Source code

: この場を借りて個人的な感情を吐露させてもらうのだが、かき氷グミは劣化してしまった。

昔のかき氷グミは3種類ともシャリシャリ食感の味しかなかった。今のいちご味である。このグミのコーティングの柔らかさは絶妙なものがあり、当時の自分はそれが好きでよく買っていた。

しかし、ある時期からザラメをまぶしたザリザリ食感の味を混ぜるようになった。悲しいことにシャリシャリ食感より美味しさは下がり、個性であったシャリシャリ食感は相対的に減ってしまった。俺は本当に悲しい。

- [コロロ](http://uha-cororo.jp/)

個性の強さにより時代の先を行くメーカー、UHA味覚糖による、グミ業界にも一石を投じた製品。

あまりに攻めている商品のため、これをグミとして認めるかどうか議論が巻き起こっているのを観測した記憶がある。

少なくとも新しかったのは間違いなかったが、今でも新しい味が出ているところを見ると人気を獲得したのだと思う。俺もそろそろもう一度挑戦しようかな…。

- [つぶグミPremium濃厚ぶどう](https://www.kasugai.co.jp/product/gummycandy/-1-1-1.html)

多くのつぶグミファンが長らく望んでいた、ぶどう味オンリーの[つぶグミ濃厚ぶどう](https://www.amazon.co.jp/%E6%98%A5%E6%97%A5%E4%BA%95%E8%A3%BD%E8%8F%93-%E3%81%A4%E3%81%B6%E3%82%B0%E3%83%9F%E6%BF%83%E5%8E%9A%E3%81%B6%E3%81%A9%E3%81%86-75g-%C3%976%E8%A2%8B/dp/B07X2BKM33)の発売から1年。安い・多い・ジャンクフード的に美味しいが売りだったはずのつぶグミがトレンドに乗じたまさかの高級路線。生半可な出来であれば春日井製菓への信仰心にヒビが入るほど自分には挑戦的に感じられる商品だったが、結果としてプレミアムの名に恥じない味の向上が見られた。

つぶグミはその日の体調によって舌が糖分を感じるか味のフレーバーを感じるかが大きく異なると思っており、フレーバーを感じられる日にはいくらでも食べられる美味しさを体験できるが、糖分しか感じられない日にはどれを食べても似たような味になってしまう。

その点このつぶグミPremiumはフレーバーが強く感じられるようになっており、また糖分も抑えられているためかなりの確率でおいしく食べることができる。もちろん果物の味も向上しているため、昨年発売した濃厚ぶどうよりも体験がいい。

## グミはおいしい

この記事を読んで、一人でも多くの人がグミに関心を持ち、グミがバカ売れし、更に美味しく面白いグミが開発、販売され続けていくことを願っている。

########

Using the records above, output exactly the lines from the one containing "個性の強さにより時代の先を行" through the last line, and no others.

Written solution:
個性の強さにより時代の先を行くメーカー、UHA味覚糖による、グミ業界にも一石を投じた製品。

あまりに攻めている商品のため、これをグミとして認めるかどうか議論が巻き起こっているのを観測した記憶がある。

少なくとも新しかったのは間違いなかったが、今でも新しい味が出ているところを見ると人気を獲得したのだと思う。俺もそろそろもう一度挑戦しようかな…。

- [つぶグミPremium濃厚ぶどう](https://www.kasugai.co.jp/product/gummycandy/-1-1-1.html)

多くのつぶグミファンが長らく望んでいた、ぶどう味オンリーの[つぶグミ濃厚ぶどう](https://www.amazon.co.jp/%E6%98%A5%E6%97%A5%E4%BA%95%E8%A3%BD%E8%8F%93-%E3%81%A4%E3%81%B6%E3%82%B0%E3%83%9F%E6%BF%83%E5%8E%9A%E3%81%B6%E3%81%A9%E3%81%86-75g-%C3%976%E8%A2%8B/dp/B07X2BKM33)の発売から1年。安い・多い・ジャンクフード的に美味しいが売りだったはずのつぶグミがトレンドに乗じたまさかの高級路線。生半可な出来であれば春日井製菓への信仰心にヒビが入るほど自分には挑戦的に感じられる商品だったが、結果としてプレミアムの名に恥じない味の向上が見られた。

つぶグミはその日の体調によって舌が糖分を感じるか味のフレーバーを感じるかが大きく異なると思っており、フレーバーを感じられる日にはいくらでも食べられる美味しさを体験できるが、糖分しか感じられない日にはどれを食べても似たような味になってしまう。

その点このつぶグミPremiumはフレーバーが強く感じられるようになっており、また糖分も抑えられているためかなりの確率でおいしく食べることができる。もちろん果物の味も向上しているため、昨年発売した濃厚ぶどうよりも体験がいい。

## グミはおいしい

この記事を読んで、一人でも多くの人がグミに関心を持ち、グミがバカ売れし、更に美味しく面白いグミが開発、販売され続けていくことを願っている。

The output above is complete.